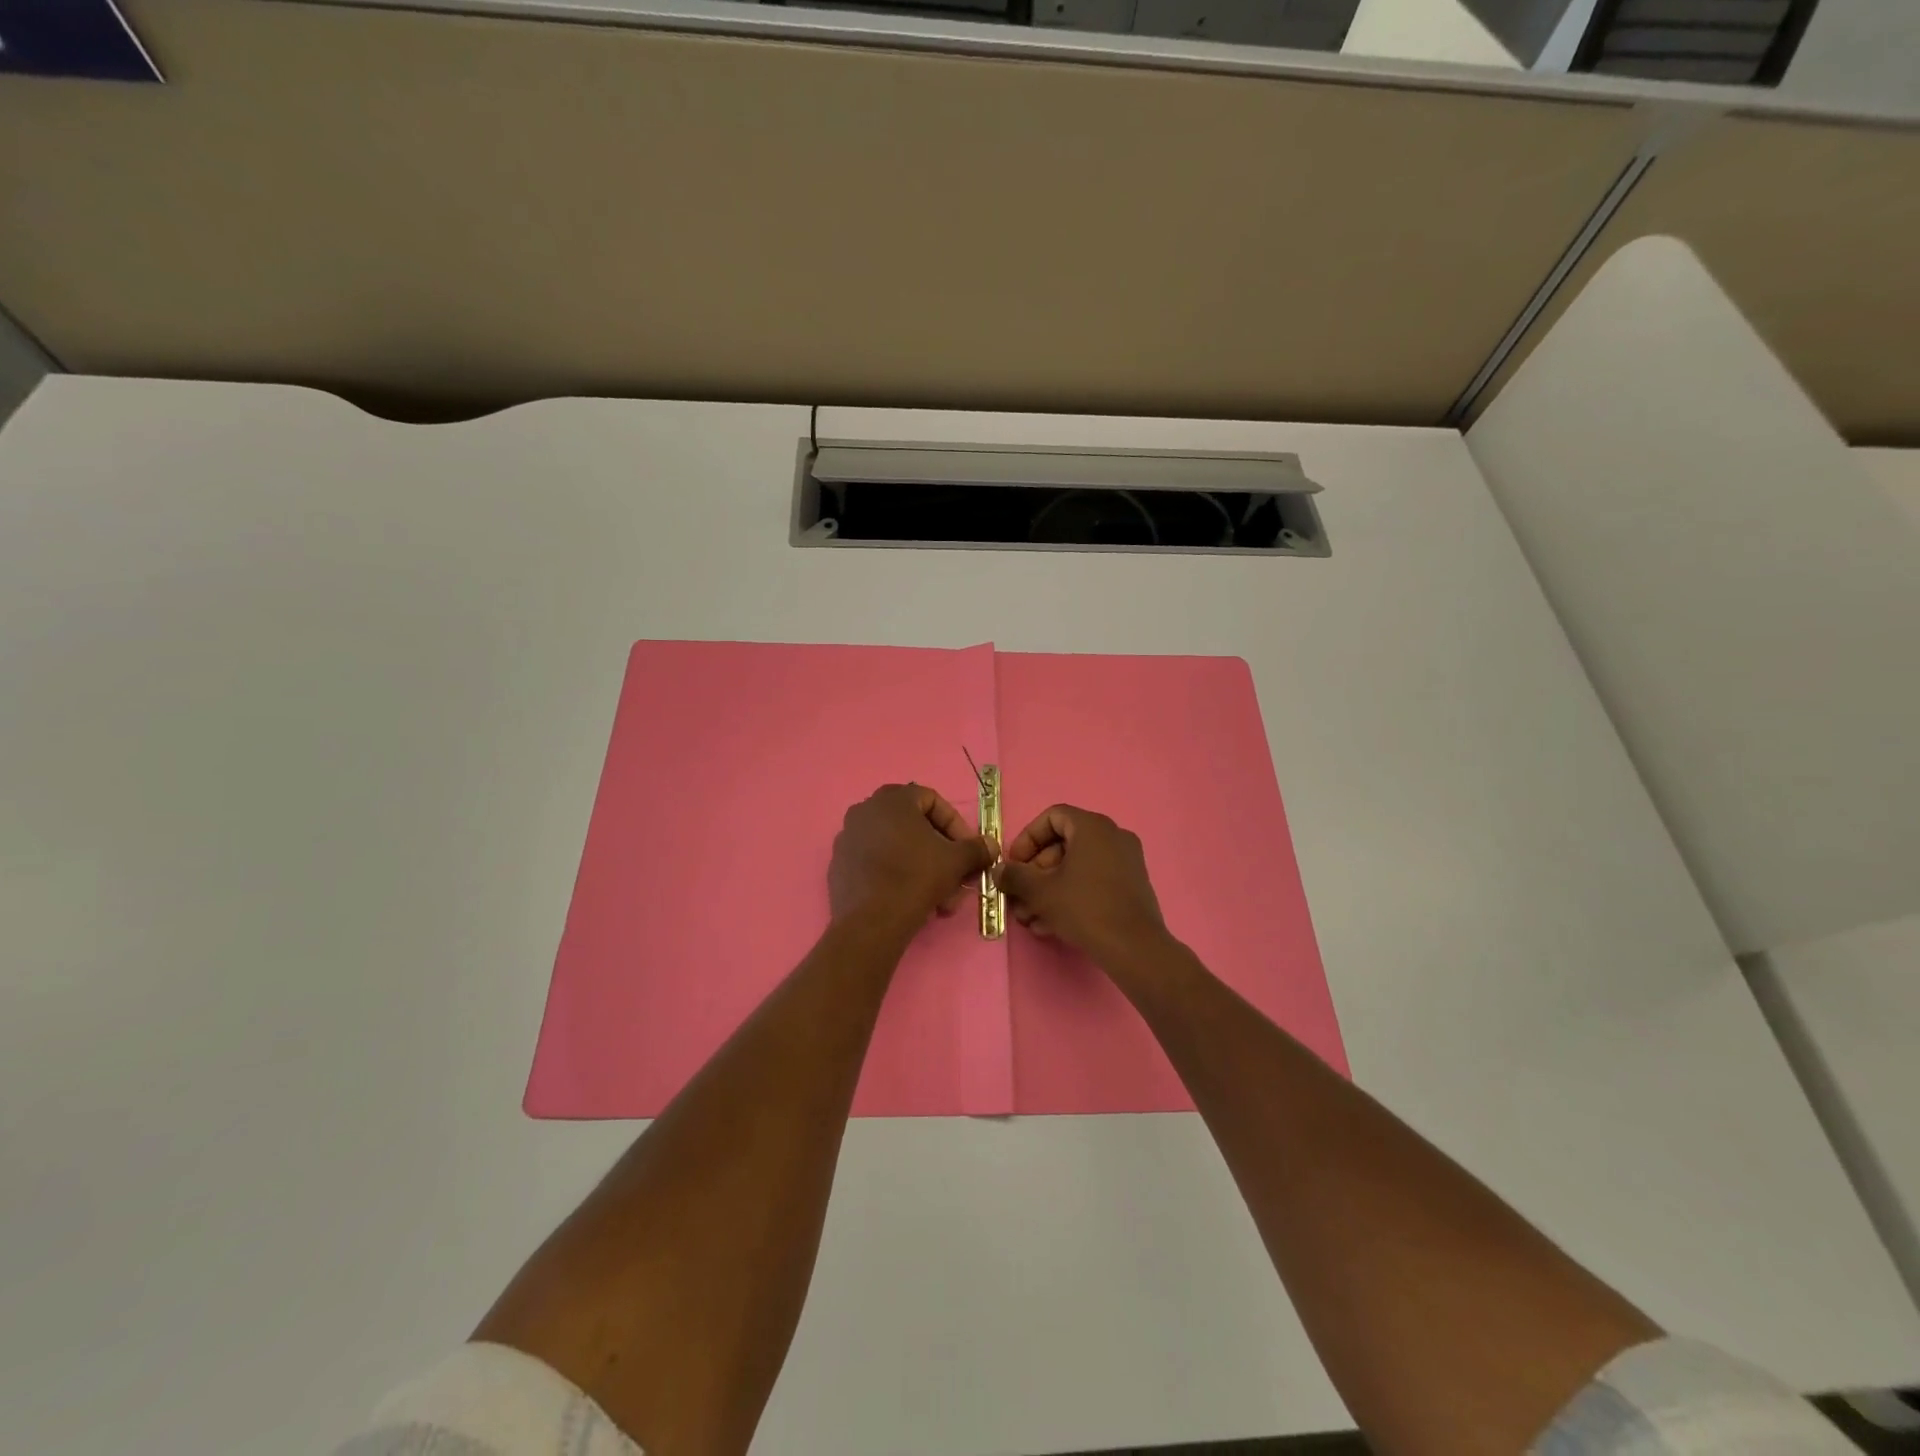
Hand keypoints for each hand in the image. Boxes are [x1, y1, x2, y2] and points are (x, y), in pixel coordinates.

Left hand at [829, 784, 994, 927]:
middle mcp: (865, 810)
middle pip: (914, 826)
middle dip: (940, 852)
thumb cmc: (916, 877)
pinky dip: (896, 874)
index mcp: (892, 799)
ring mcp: (848, 837)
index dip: (956, 825)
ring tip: (938, 897)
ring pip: (896, 847)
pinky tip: (911, 900)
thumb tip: (991, 845)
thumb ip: (976, 848)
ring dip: (922, 867)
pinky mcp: (839, 865)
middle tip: (955, 876)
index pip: (933, 801)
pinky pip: (876, 862)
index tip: (968, 850)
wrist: (871, 921)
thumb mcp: (955, 861)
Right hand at [993, 804, 1167, 962]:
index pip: (1052, 817)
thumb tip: (998, 871)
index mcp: (1093, 827)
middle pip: (1063, 845)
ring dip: (1048, 890)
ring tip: (1030, 918)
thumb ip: (1015, 876)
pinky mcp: (1131, 886)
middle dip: (1035, 873)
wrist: (1134, 948)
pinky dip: (1070, 896)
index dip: (1027, 839)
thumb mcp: (1040, 891)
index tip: (1014, 864)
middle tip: (1019, 897)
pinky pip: (1093, 881)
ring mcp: (1126, 862)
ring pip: (1076, 868)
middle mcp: (1113, 837)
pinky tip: (1050, 925)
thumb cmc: (1084, 908)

Exercise:
Find "middle dip: (1035, 873)" in the entries above, then repeat its line and all lines after it exactly, down to the last line.

Written solution:
middle dip: (1035, 873)
wrist: (1134, 948)
pinky dip: (1070, 896)
index dip: (1027, 839)
thumb mcp: (1040, 891)
index tip: (1014, 864)
middle tip: (1019, 897)
pinky pip: (1093, 881)
ring mcp: (1126, 862)
ring pip: (1076, 868)
middle mcp: (1113, 837)
pinky tip: (1050, 925)
thumb cmc: (1084, 908)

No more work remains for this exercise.